The basic idea of what I’ve been doing, and I’m sure others. The exception is I moved right to to the stage where stopping myself from doing them is equivalent to doing and then undoing them, except even safer, so I just think ’em up and say I fixed them.
“marbles, Lego bricks, banana peels, etc., and eventually progress to a Rube Goldberg machine/trap, like you’d see in a Wile E. Coyote cartoon.”
Though that angle had not occurred to me. I like the way you think.:)
This is really thought-provoking! That making safe things seem unsafe actually makes unsafe things seem less important. Like equally dangerous things, but not. Wow you have my brain fiddling with this idea. Makes total sense and also reminds me of the saying, “pick your battles.” Especially with toddlers and explaining safety.
When I moved offices at a previous job, I had a power cord that ran across the room by my desk. I stepped over it every day without a problem. Then the safety person noticed it and I had to put a plastic cord-container thing across it to try and flatten it out. At which point I began tripping every day on the safety equipment. I think I even sprained my ankle at one point.
Just had a debate with someone that proves people have no idea how to apply safety regulations.
They insisted that gov’t agencies, and insurance companies can dictate what people are allowed where on my business property.

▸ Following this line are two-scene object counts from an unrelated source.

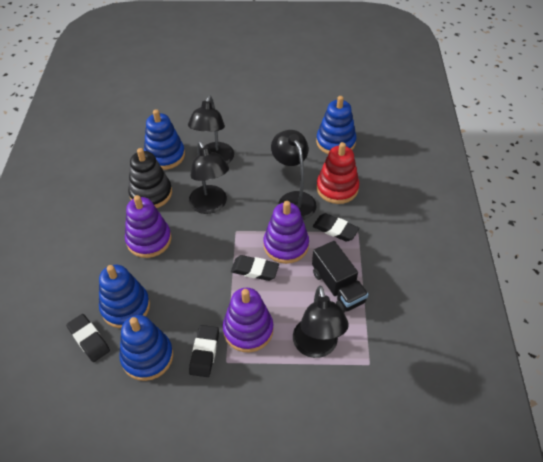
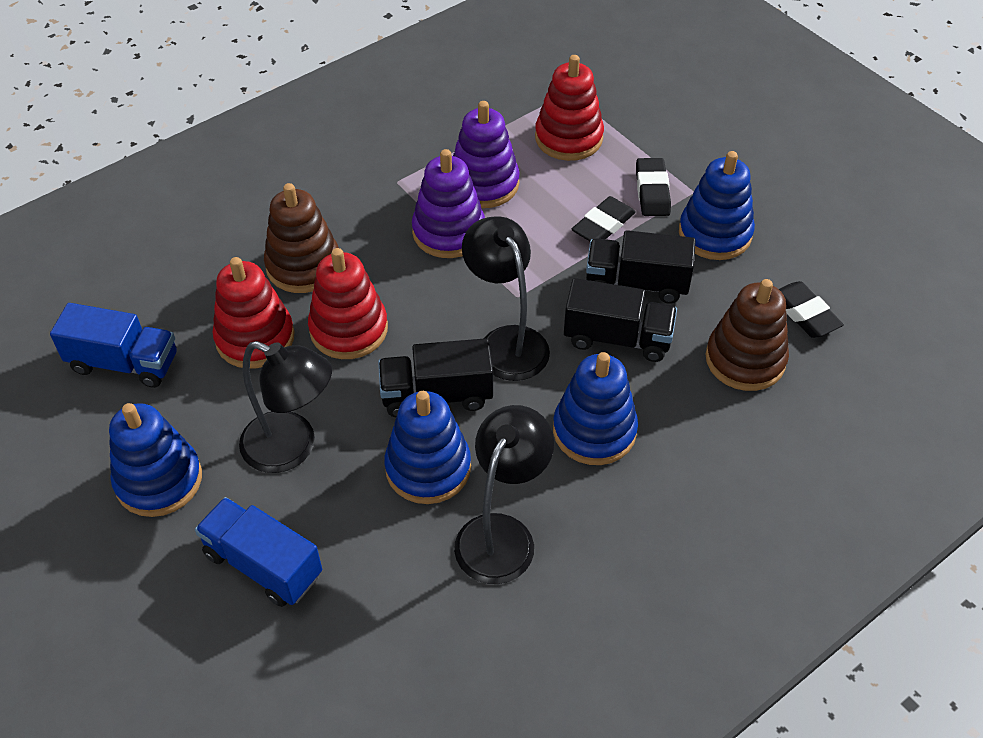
black eraser: 4 -> 3
black lamp: 4 -> 3
black stacking toy: 1 -> 0
black truck: 1 -> 3
blue truck: 0 -> 2
brown stacking toy: 0 -> 2
purple stacking toy: 3 -> 2
red stacking toy: 1 -> 3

They can all make recomendations, but they cannot dictate.
This person then said “you can’t have random people in your shop.”. I explained that there is a difference between random and invited/approved. And that as the owner, I can invite and approve anyone I want. My delegates in my absence have the same authority.
Those signs you see in shops about insurance being the reason why customers are not allowed beyond certain points are all BS. They are there to keep uninvited people from distracting and bothering the technicians at work. I routinely bring customers back to show them something they should see, be it an allignment issue, brakes or whatever.
@Hyrax, Emily & Jenny: That reminds me of Harry Potter’s third year, in which Harry and Ron (felt they) had to make up predictions for the whole next month, which then became more and more extreme and idiotic…
But making up insane safety risks of utterly mundane office things with idiotic ways to prevent those in the future actually sounds quite fun… 😀
(Would they know if 1 person wrote the report and then copied it for the rest of the office workers?)
As someone who works for an engineering company, I think there’s nothing wrong with a periodic “What are you doing that you could be doing more safely” for office workers. Trip hazards, slip hazards, cuts, lifting injuries — all of these can lead to injury in an office setting.
And, yes, I think it would be a good occasional exercise to look at the things you’re doing every day for what risks you may running that you’ve never even thought about. You cross the street for lunch — are you actually crossing at a crosswalk, with the signal? You eat lunch at the restaurant over there — do you know where the fire exits are? You sit out on the patio — how much sun exposure are you getting?
Sure, obsessing over that stuff all the time deadens worthwhile risk assessment and leads people to treat serious safety threats as a joke. And, yes, that is a serious process problem (when everything is a safety threat, nothing is a safety threat). But assuming that the office is a safe place and that the things we do every day are safe because we do them every day is, yeah, a formula for being really surprised when you do get hurt.